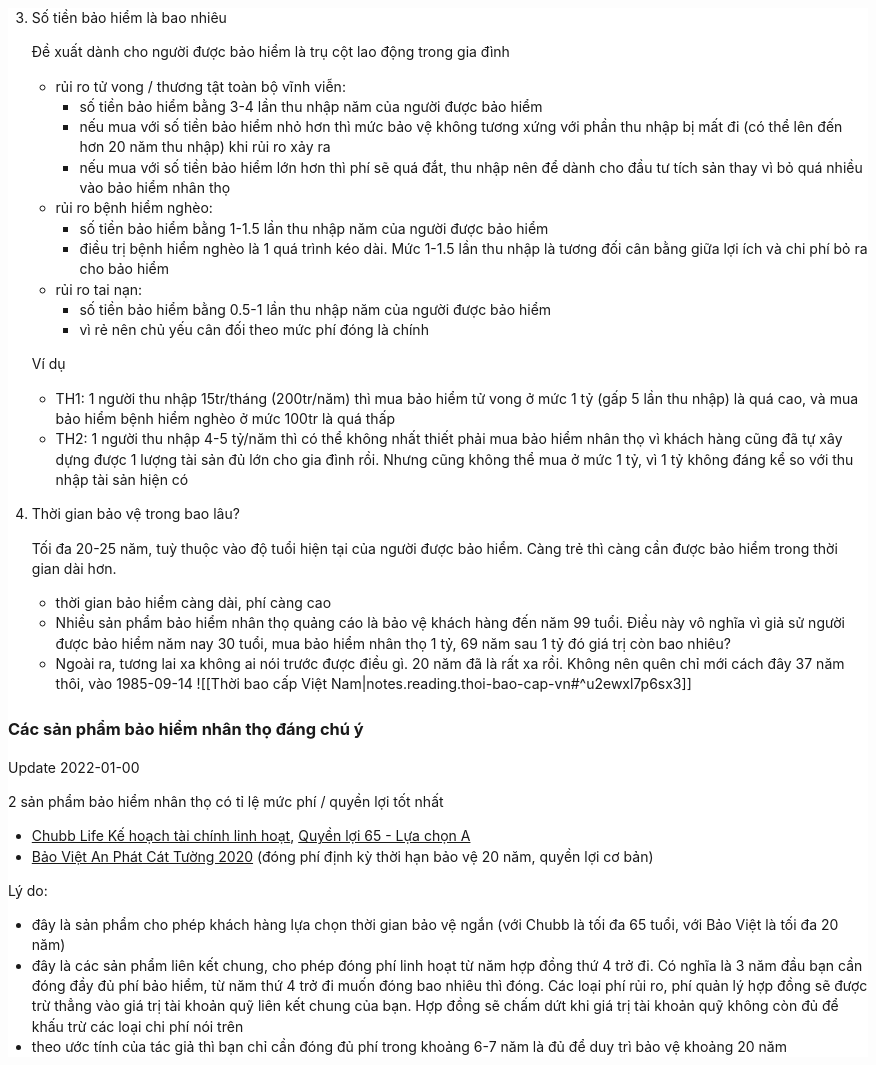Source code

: 3. Số tiền bảo hiểm là bao nhiêu

    Đề xuất dành cho người được bảo hiểm là trụ cột lao động trong gia đình
    - rủi ro tử vong / thương tật toàn bộ vĩnh viễn: 
        - số tiền bảo hiểm bằng 3-4 lần thu nhập năm của người được bảo hiểm
        - nếu mua với số tiền bảo hiểm nhỏ hơn thì mức bảo vệ không tương xứng với phần thu nhập bị mất đi (có thể lên đến hơn 20 năm thu nhập) khi rủi ro xảy ra
        - nếu mua với số tiền bảo hiểm lớn hơn thì phí sẽ quá đắt, thu nhập nên để dành cho đầu tư tích sản thay vì bỏ quá nhiều vào bảo hiểm nhân thọ
    - rủi ro bệnh hiểm nghèo: 
        - số tiền bảo hiểm bằng 1-1.5 lần thu nhập năm của người được bảo hiểm
        - điều trị bệnh hiểm nghèo là 1 quá trình kéo dài. Mức 1-1.5 lần thu nhập là tương đối cân bằng giữa lợi ích và chi phí bỏ ra cho bảo hiểm
    - rủi ro tai nạn: 
        - số tiền bảo hiểm bằng 0.5-1 lần thu nhập năm của người được bảo hiểm
        - vì rẻ nên chủ yếu cân đối theo mức phí đóng là chính

    Ví dụ
    - TH1: 1 người thu nhập 15tr/tháng (200tr/năm) thì mua bảo hiểm tử vong ở mức 1 tỷ (gấp 5 lần thu nhập) là quá cao, và mua bảo hiểm bệnh hiểm nghèo ở mức 100tr là quá thấp
    - TH2: 1 người thu nhập 4-5 tỷ/năm thì có thể không nhất thiết phải mua bảo hiểm nhân thọ vì khách hàng cũng đã tự xây dựng được 1 lượng tài sản đủ lớn cho gia đình rồi. Nhưng cũng không thể mua ở mức 1 tỷ, vì 1 tỷ không đáng kể so với thu nhập tài sản hiện có

4. Thời gian bảo vệ trong bao lâu?

    Tối đa 20-25 năm, tuỳ thuộc vào độ tuổi hiện tại của người được bảo hiểm. Càng trẻ thì càng cần được bảo hiểm trong thời gian dài hơn.

    - thời gian bảo hiểm càng dài, phí càng cao
    - Nhiều sản phẩm bảo hiểm nhân thọ quảng cáo là bảo vệ khách hàng đến năm 99 tuổi. Điều này vô nghĩa vì giả sử người được bảo hiểm năm nay 30 tuổi, mua bảo hiểm nhân thọ 1 tỷ, 69 năm sau 1 tỷ đó giá trị còn bao nhiêu?
    - Ngoài ra, tương lai xa không ai nói trước được điều gì. 20 năm đã là rất xa rồi. Không nên quên chỉ mới cách đây 37 năm thôi, vào 1985-09-14 ![[Thời bao cấp Việt Nam|notes.reading.thoi-bao-cap-vn#^u2ewxl7p6sx3]]

### Các sản phẩm bảo hiểm nhân thọ đáng chú ý

Update 2022-01-00

2 sản phẩm bảo hiểm nhân thọ có tỉ lệ mức phí / quyền lợi tốt nhất
- [Chubb Life Kế hoạch tài chính linh hoạt](https://www.chubb.com/vn-vn/personal/premier-choice-universal-life.html), [Quyền lợi 65 - Lựa chọn A](https://www.chubb.com/content/dam/chubb-sites/life-chubb-com/products-services/personal/Kế%20hoạch%20Tài%20chính%20Linh%20hoạt%20Quyền%20lợi%2065%20-%20Lựa%20chọn%20A.pdf)
- [Bảo Việt An Phát Cát Tường 2020](https://www.baovietnhantho.com.vn/san-pham/bao-ve/An-Phat-Cat-Tuong-44) (đóng phí định kỳ thời hạn bảo vệ 20 năm, quyền lợi cơ bản)

Lý do:
- đây là sản phẩm cho phép khách hàng lựa chọn thời gian bảo vệ ngắn (với Chubb là tối đa 65 tuổi, với Bảo Việt là tối đa 20 năm)
- đây là các sản phẩm liên kết chung, cho phép đóng phí linh hoạt từ năm hợp đồng thứ 4 trở đi. Có nghĩa là 3 năm đầu bạn cần đóng đầy đủ phí bảo hiểm, từ năm thứ 4 trở đi muốn đóng bao nhiêu thì đóng. Các loại phí rủi ro, phí quản lý hợp đồng sẽ được trừ thẳng vào giá trị tài khoản quỹ liên kết chung của bạn. Hợp đồng sẽ chấm dứt khi giá trị tài khoản quỹ không còn đủ để khấu trừ các loại chi phí nói trên
- theo ước tính của tác giả thì bạn chỉ cần đóng đủ phí trong khoảng 6-7 năm là đủ để duy trì bảo vệ khoảng 20 năm


[^1]: https://vanban.chinhphu.vn. [Thông tư số 50/2017/TT-BTC, p.5](https://datafiles.chinhphu.vn/cpp/files/vbpq/2017/07/50-btc.signed.pdf#page=5). Accessed Apr. 20, 2022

### WHAT IS REQUIRED
Please output the listing above as a JSON array of strings, one string per line, with blank lines omitted and the picture left out.

### TASK ANSWER
[
  "Source code",
  ": 3. Số tiền bảo hiểm là bao nhiêu",
  "    Đề xuất dành cho người được bảo hiểm là trụ cột lao động trong gia đình",
  "    - rủi ro tử vong / thương tật toàn bộ vĩnh viễn: ",
  "        - số tiền bảo hiểm bằng 3-4 lần thu nhập năm của người được bảo hiểm",
  "        - nếu mua với số tiền bảo hiểm nhỏ hơn thì mức bảo vệ không tương xứng với phần thu nhập bị mất đi (có thể lên đến hơn 20 năm thu nhập) khi rủi ro xảy ra",
  "        - nếu mua với số tiền bảo hiểm lớn hơn thì phí sẽ quá đắt, thu nhập nên để dành cho đầu tư tích sản thay vì bỏ quá nhiều vào bảo hiểm nhân thọ",
  "    - rủi ro bệnh hiểm nghèo: ",
  "        - số tiền bảo hiểm bằng 1-1.5 lần thu nhập năm của người được bảo hiểm",
  "        - điều trị bệnh hiểm nghèo là 1 quá trình kéo dài. Mức 1-1.5 lần thu nhập là tương đối cân bằng giữa lợi ích và chi phí bỏ ra cho bảo hiểm",
  "    - rủi ro tai nạn: ",
  "        - số tiền bảo hiểm bằng 0.5-1 lần thu nhập năm của người được bảo hiểm",
  "        - vì rẻ nên chủ yếu cân đối theo mức phí đóng là chính",
  "    Ví dụ",
  "    - TH1: 1 người thu nhập 15tr/tháng (200tr/năm) thì mua bảo hiểm tử vong ở mức 1 tỷ (gấp 5 lần thu nhập) là quá cao, và mua bảo hiểm bệnh hiểm nghèo ở mức 100tr là quá thấp",
  "    - TH2: 1 người thu nhập 4-5 tỷ/năm thì có thể không nhất thiết phải mua bảo hiểm nhân thọ vì khách hàng cũng đã tự xây dựng được 1 lượng tài sản đủ lớn cho gia đình rồi. Nhưng cũng không thể mua ở mức 1 tỷ, vì 1 tỷ không đáng kể so với thu nhập tài sản hiện có",
  "4. Thời gian bảo vệ trong bao lâu?",
  "    Tối đa 20-25 năm, tuỳ thuộc vào độ tuổi hiện tại của người được bảo hiểm. Càng trẻ thì càng cần được bảo hiểm trong thời gian dài hơn.",
  "    - thời gian bảo hiểm càng dài, phí càng cao",
  "    - Nhiều sản phẩm bảo hiểm nhân thọ quảng cáo là bảo vệ khách hàng đến năm 99 tuổi. Điều này vô nghĩa vì giả sử người được bảo hiểm năm nay 30 tuổi, mua bảo hiểm nhân thọ 1 tỷ, 69 năm sau 1 tỷ đó giá trị còn bao nhiêu?",
  "    - Ngoài ra, tương lai xa không ai nói trước được điều gì. 20 năm đã là rất xa rồi. Không nên quên chỉ mới cách đây 37 năm thôi, vào 1985-09-14 ![[Thời bao cấp Việt Nam|notes.reading.thoi-bao-cap-vn#^u2ewxl7p6sx3]]",
  "### Các sản phẩm bảo hiểm nhân thọ đáng chú ý",
  "Update 2022-01-00",
  "2 sản phẩm bảo hiểm nhân thọ có tỉ lệ mức phí / quyền lợi tốt nhất",
  "- [Chubb Life Kế hoạch tài chính linh hoạt](https://www.chubb.com/vn-vn/personal/premier-choice-universal-life.html), [Quyền lợi 65 - Lựa chọn A](https://www.chubb.com/content/dam/chubb-sites/life-chubb-com/products-services/personal/Kế%20hoạch%20Tài%20chính%20Linh%20hoạt%20Quyền%20lợi%2065%20-%20Lựa%20chọn%20A.pdf)",
  "- [Bảo Việt An Phát Cát Tường 2020](https://www.baovietnhantho.com.vn/san-pham/bao-ve/An-Phat-Cat-Tuong-44) (đóng phí định kỳ thời hạn bảo vệ 20 năm, quyền lợi cơ bản)",
  "Lý do:",
  "- đây là sản phẩm cho phép khách hàng lựa chọn thời gian bảo vệ ngắn (với Chubb là tối đa 65 tuổi, với Bảo Việt là tối đa 20 năm)",
  "- đây là các sản phẩm liên kết chung, cho phép đóng phí linh hoạt từ năm hợp đồng thứ 4 trở đi. Có nghĩa là 3 năm đầu bạn cần đóng đầy đủ phí bảo hiểm, từ năm thứ 4 trở đi muốn đóng bao nhiêu thì đóng. Các loại phí rủi ro, phí quản lý hợp đồng sẽ được trừ thẳng vào giá trị tài khoản quỹ liên kết chung của bạn. Hợp đồng sẽ chấm dứt khi giá trị tài khoản quỹ không còn đủ để khấu trừ các loại chi phí nói trên",
  "- theo ước tính của tác giả thì bạn chỉ cần đóng đủ phí trong khoảng 6-7 năm là đủ để duy trì bảo vệ khoảng 20 năm",
  "[^1]: https://vanban.chinhphu.vn. [Thông tư số 50/2017/TT-BTC, p.5](https://datafiles.chinhphu.vn/cpp/files/vbpq/2017/07/50-btc.signed.pdf#page=5). Accessed Apr. 20, 2022"
]